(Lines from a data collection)

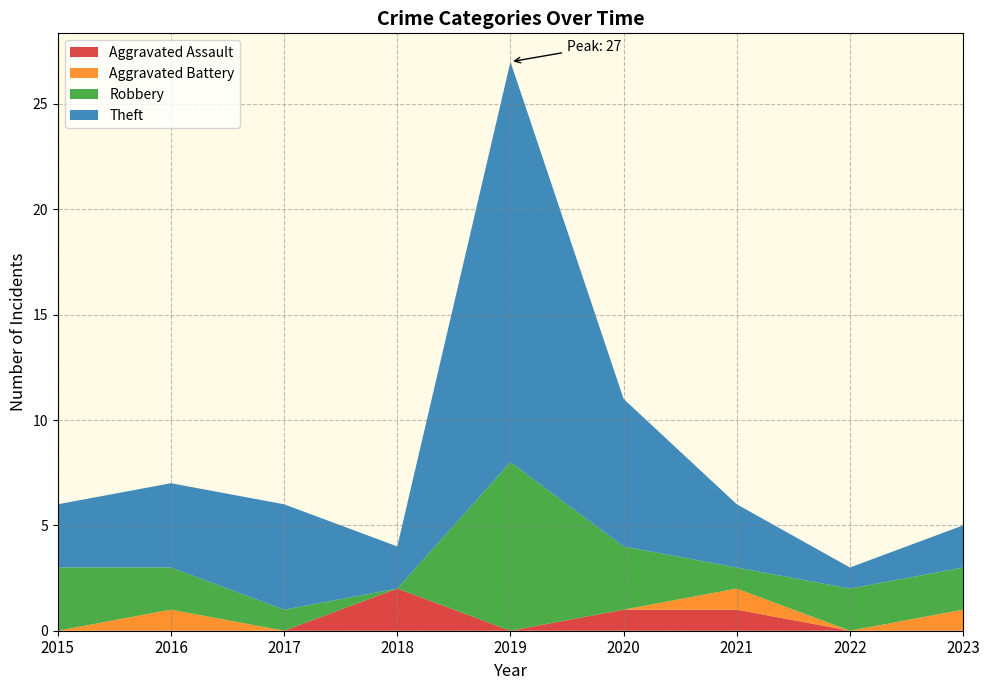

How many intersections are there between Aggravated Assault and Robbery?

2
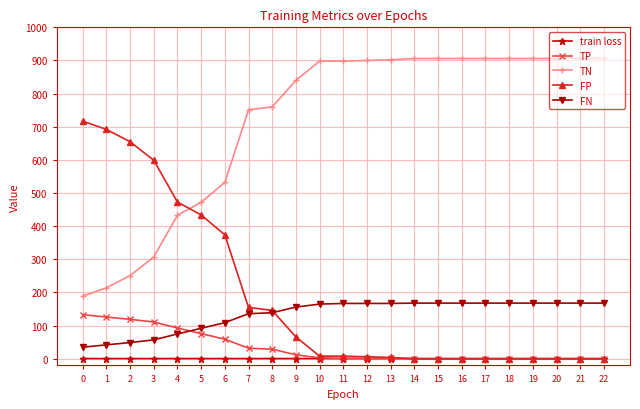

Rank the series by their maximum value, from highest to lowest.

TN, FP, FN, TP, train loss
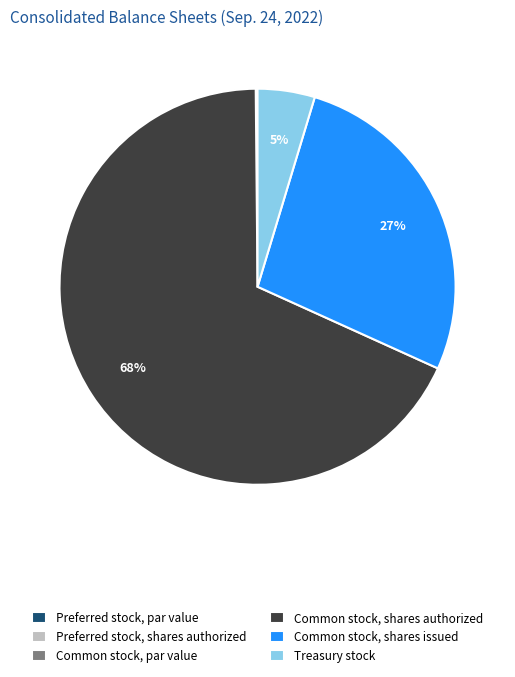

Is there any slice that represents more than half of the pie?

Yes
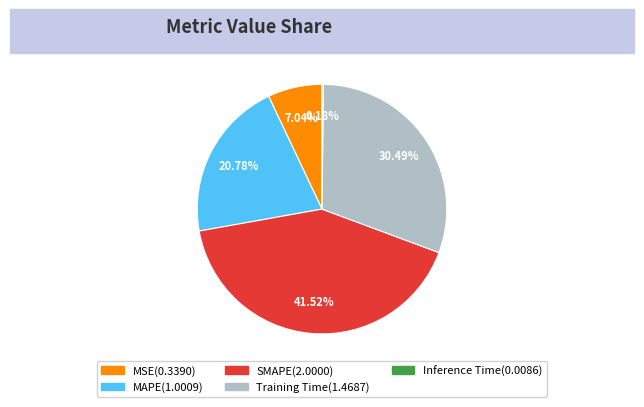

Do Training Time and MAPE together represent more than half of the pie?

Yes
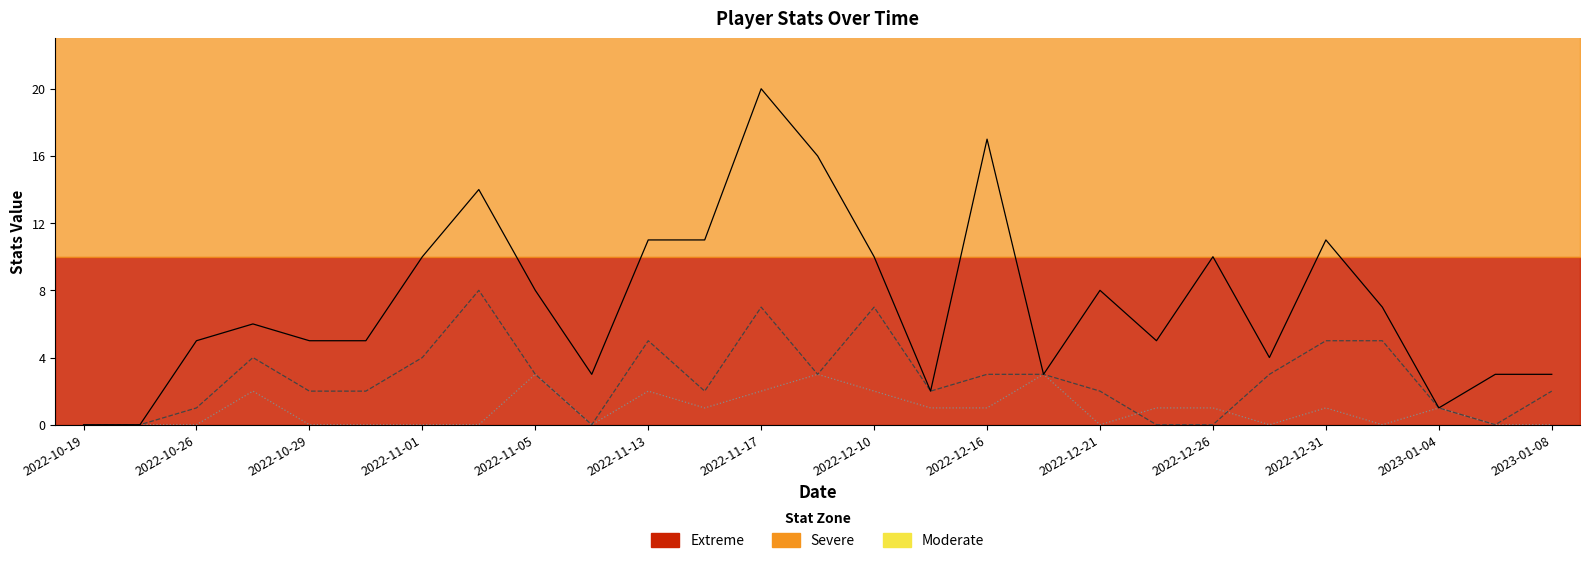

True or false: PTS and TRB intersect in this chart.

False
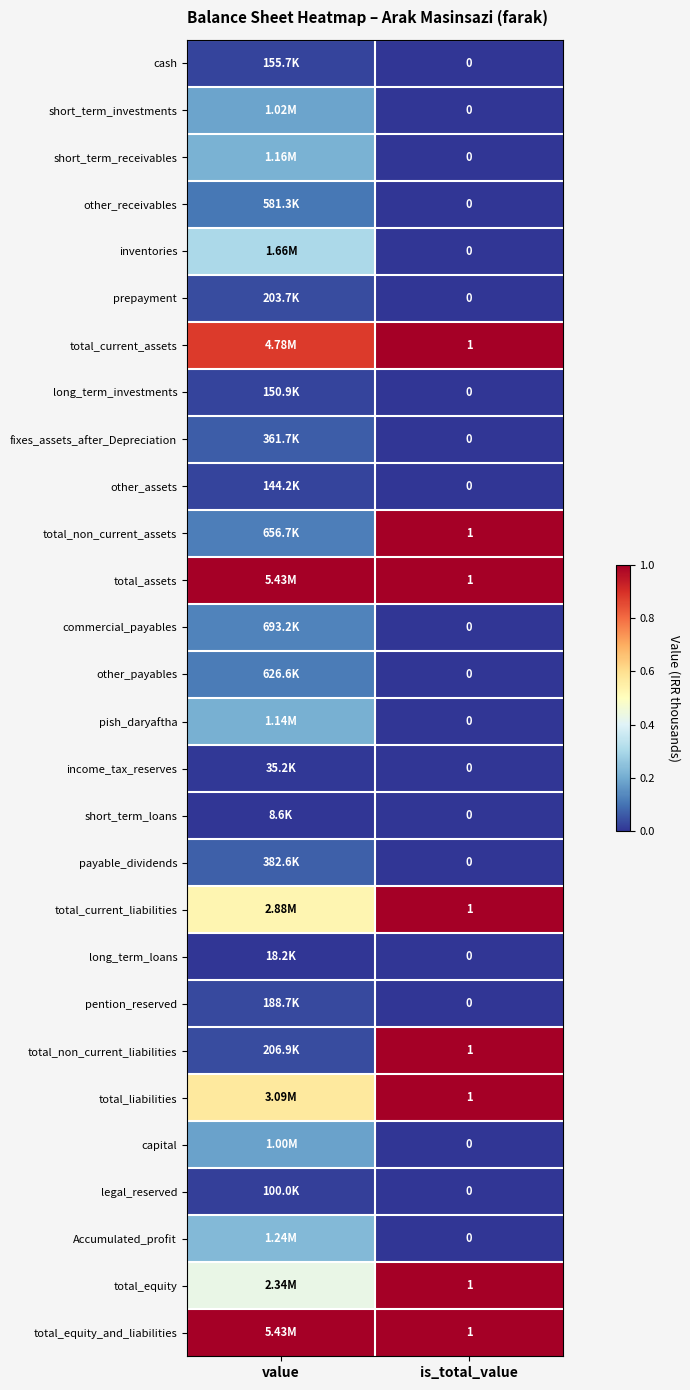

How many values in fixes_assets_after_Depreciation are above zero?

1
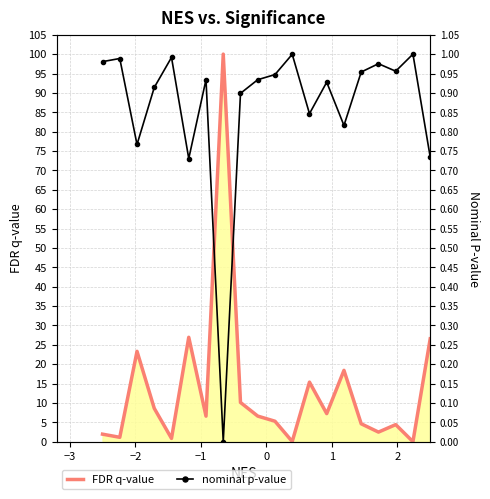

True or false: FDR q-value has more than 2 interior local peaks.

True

_PROBLEM DESCRIPTION:_
Quote the lines from the one containing "True or false: PTS" through the end of the lines above, both ends included. Leave out any picture markers.

_RESULT OF THE EXERCISE:_
True or false: PTS and TRB intersect in this chart.

False

How many values in fixes_assets_after_Depreciation are above zero?

1

True or false: FDR q-value has more than 2 interior local peaks.

True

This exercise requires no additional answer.